O blues, o jazz e o gospel foram gestados nas lavouras de algodão americanas do século XVII, quando os negros cantavam seus lamentos para atenuar a brutalidade da escravidão. Batizadas de spirituals, as canções atravessaram gerações constituindo um rico legado folclórico, preservado pela tradição oral.
O Trio EnCanto Negro, de Curitiba, bebeu nessa fonte estabelecendo um repertório calcado nas matrizes vocais do gênero e em suas heranças posteriores na música popular americana. O grupo é uma das principais atrações do Festival de Música de Londrina. Seu concerto é hoje, às 18 horas, no Auditório da Associação Médica, com entrada franca.
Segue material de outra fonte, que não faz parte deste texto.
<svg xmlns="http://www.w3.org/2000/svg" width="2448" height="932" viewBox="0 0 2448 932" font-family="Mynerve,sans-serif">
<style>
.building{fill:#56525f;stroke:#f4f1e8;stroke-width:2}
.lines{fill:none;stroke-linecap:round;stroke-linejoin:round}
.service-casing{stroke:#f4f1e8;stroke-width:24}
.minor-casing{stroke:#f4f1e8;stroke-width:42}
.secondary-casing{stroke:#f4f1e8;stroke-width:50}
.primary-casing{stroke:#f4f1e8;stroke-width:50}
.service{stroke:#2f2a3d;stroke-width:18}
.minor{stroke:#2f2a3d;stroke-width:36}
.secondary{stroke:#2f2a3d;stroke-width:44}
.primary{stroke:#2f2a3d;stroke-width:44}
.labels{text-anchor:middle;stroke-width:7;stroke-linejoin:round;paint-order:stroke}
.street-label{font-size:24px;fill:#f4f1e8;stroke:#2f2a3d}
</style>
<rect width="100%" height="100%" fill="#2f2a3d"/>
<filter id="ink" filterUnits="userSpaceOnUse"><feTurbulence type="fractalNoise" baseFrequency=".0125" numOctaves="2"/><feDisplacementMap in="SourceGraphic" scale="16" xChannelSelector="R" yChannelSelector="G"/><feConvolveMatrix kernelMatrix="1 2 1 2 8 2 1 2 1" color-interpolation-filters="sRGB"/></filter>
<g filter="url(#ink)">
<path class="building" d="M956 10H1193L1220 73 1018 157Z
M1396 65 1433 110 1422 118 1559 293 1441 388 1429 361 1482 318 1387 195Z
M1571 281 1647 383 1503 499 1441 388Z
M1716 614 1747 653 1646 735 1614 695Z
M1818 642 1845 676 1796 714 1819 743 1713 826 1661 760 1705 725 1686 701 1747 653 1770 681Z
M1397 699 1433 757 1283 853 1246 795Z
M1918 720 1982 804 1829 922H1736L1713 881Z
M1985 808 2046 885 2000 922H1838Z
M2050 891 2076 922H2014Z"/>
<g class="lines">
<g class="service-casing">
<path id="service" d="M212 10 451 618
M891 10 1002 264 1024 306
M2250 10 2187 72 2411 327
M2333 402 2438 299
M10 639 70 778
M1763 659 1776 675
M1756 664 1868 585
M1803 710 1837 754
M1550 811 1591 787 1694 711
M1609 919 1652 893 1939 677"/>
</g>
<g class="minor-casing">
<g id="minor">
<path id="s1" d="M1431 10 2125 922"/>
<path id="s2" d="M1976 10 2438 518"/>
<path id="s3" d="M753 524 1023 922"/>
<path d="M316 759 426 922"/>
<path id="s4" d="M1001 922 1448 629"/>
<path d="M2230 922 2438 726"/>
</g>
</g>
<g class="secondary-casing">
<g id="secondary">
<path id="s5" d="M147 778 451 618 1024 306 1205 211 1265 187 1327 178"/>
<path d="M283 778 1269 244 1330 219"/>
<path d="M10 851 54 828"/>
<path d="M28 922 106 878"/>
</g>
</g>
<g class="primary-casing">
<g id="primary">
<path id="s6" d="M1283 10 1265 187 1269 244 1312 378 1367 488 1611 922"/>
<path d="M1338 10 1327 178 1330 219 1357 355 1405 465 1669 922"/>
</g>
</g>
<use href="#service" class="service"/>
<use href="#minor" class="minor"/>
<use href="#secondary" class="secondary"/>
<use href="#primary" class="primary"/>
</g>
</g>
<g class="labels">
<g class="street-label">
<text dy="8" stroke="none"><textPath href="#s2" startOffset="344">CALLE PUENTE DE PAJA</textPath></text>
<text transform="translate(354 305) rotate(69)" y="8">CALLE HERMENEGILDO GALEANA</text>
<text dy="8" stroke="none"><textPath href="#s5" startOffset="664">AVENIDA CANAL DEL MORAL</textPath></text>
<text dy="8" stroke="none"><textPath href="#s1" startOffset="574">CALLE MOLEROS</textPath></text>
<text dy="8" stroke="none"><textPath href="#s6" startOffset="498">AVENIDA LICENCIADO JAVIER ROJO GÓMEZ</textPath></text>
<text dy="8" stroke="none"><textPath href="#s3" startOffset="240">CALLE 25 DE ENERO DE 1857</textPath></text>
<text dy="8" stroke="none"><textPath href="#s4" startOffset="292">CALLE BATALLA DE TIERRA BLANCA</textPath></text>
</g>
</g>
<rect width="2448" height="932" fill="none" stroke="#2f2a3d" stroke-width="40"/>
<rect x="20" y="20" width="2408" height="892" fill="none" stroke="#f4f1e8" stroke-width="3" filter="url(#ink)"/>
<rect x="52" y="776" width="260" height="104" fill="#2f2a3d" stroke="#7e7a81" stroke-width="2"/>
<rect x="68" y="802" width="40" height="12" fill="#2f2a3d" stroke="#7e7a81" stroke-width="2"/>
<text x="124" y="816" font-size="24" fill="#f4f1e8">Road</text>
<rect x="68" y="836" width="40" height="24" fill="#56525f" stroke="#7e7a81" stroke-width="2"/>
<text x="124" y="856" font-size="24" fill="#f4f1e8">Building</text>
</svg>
O grupo é formado por Fátima Castilho (mezzo soprano), Juarês de Mira (baixo) e Fabio Cardoso (piano). No palco, eles interpretam spirituals com arranjos de Harry Burleigh, Lawrence Brown e Hall Johnson. Mostram ainda peças de compositores que utilizaram a temática da música negra em suas obras, como George Gershwin e os brasileiro Basílio Itiberê, Waldemar Henrique, Francisco Mignone e Hekel Tavares.
Em boa parte do programa, melodias singelas carregam histórias de labutas e dores, sem deixar de expressar alegria, esperança e fé. Nas origens, os spirituals surgiam espontaneamente, sem acompanhamento de instrumentos. Há registro de cerca de 600 canções do gênero, embora muitas tenham se perdido através da transmissão oral (os escravos eram proibidos de ler ou escrever).
Com o fim da Guerra Civil americana, em 1865, e a libertação, a maioria dos antigos escravos procurou manter-se distante da música do tempo do cativeiro. O repertório, todavia, foi valorizado com a formação do Coral Fisk Singers Jubilee, na Universidade de Fisk de Nashville, em Tennessee (EUA). O grupo fez uma turnê com o propósito de levantar fundos para a instituição e acabou colaborando para divulgar os spirituals ao se apresentar em lugares que nunca tinham ouvido esse legado musical negro.
Posteriormente, o Coral fez excursões pela Europa e em outras regiões do globo estimulando a criação de outros grupos dedicados a cantar spirituals. A partir daí, as velhas canções cantadas pelos escravos tornaram-se objeto de garimpo, pesquisa e difusão avançando para o século 20. Numerosas coletâneas foram lançadas. Tal repertório foi interpretado e cantado por grandes cantores de ópera como Leontyne Price, Grace Bumbry, Jessye Norman, Barbara Hendricks e outros.
Posteriormente, o spiritual deu origem a outros gêneros musicais americanos como o blues, o jazz e o gospel. O Trio EnCanto Negro resgata esse tesouro e vem mostrá-lo, pela primeira vez, ao público londrinense. Para melhor conhecê-lo, segue um breve currículo de seus integrantes. Fátima Castilho é de Angra dos Reis (RJ). Além do EnCantro Negro, participae outros grupos vocais da capital paranaense como Camerata Antiqua de Curitiba, Quarteto Angra, Conjunto Carmnina e Canto Colonial de Curitiba.
Já se apresentou como solista em concertos da Orquestra Sinfônica do Paraná (OSP), atração de ontem no Festival. Em 2001, recebeu homenagem da Assembléia Legislativa ''pelos relevantes serviços prestados à comunidade Afro-Brasileira e paranaense''. Em 2003, venceu o concurso ''Aldo Baldin'', em Florianópolis (SC) para integrar o papel-título da ópera ''Carmen'', de Bizet.
Juarês de Mira, por sua vez, é de Tomazina (PR). Foi cantor lírico do Teatro Guaíra, com o qual participou de várias montagens de óperas e concertos. Assim como Fátima, recebeu homenagem da Assembléia Legislativa do Paraná em 2003, no caso pelos ''relevantes trabalhos realizados na área cultural''. Fábio Cardoso, por fim, é de São Jorge d'Oste. Depois de se formar na Escola de Música e Belas Artes do Paraná, atuou como pianista do grupo vocal Brasileirão, do Conservartório de MPB da Capital, onde foi também professor de piano.
Além do EnCanto, participa como pianista do coro Del CCI e do Coral Champagnat da PUC-PR, além de acompanhar a cantora Rogéria Holtz em seus shows.